BEGIN ENTRIES PROVIDED

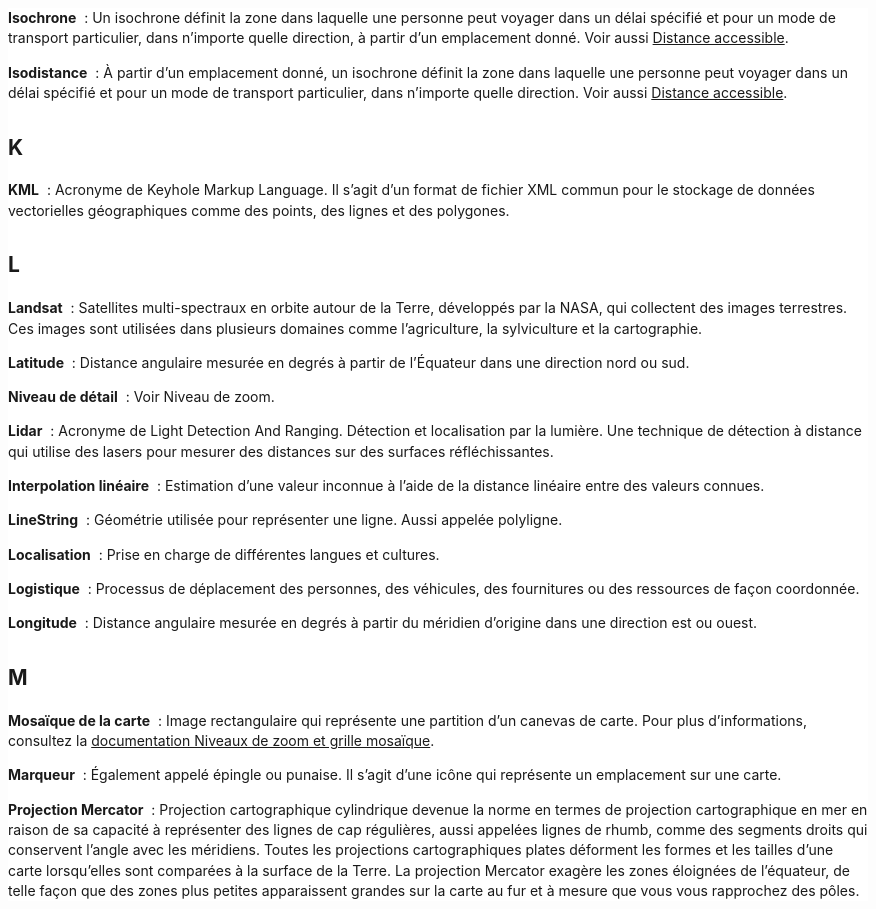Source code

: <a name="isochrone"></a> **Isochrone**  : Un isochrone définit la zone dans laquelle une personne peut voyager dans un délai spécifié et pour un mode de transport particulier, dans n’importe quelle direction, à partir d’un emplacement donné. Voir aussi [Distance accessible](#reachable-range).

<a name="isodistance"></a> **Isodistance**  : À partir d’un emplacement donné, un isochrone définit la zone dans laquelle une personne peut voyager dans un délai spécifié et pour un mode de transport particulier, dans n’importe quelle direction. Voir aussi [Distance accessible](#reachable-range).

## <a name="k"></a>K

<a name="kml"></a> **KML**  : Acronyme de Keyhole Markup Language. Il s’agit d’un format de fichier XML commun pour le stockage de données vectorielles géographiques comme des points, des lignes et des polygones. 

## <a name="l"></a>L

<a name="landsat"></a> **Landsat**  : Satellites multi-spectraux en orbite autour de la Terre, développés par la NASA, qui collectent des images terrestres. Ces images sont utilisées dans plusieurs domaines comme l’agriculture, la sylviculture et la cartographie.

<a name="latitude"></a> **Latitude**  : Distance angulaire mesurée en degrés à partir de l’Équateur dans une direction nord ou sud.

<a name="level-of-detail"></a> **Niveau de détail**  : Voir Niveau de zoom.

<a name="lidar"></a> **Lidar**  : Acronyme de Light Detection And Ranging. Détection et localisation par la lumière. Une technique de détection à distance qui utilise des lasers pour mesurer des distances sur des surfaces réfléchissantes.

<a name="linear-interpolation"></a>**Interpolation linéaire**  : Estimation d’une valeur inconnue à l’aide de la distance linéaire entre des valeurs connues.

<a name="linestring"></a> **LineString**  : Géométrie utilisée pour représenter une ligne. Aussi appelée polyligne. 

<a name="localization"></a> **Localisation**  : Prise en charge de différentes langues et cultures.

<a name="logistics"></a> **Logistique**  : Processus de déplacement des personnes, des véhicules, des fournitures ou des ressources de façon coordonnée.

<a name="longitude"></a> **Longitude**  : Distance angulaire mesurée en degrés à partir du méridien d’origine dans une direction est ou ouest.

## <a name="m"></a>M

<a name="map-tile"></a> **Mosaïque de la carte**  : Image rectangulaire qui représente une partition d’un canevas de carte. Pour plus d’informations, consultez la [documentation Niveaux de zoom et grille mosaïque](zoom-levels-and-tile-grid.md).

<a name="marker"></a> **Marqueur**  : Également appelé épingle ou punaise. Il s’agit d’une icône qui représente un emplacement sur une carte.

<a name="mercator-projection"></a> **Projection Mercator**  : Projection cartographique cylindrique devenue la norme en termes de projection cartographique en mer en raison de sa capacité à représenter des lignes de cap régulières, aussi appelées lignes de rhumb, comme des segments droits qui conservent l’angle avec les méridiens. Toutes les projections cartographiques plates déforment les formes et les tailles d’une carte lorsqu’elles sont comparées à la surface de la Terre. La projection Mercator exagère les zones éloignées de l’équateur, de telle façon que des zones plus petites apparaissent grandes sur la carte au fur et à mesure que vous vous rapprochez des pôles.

END ENTRIES PROVIDED

Pick out each line of the data that contains the string "Acronyme", and copy those lines unchanged.

## WRITTEN SOLUTION
<a name="kml"></a> **KML**  : Acronyme de Keyhole Markup Language. Il s’agit d’un format de fichier XML commun pour le stockage de données vectorielles géographiques comme des points, des lignes et des polygones. 
<a name="lidar"></a> **Lidar**  : Acronyme de Light Detection And Ranging. Détection et localisation par la lumière. Une technique de détection à distance qui utilise des lasers pour mesurer des distances sur des surfaces réfléchissantes.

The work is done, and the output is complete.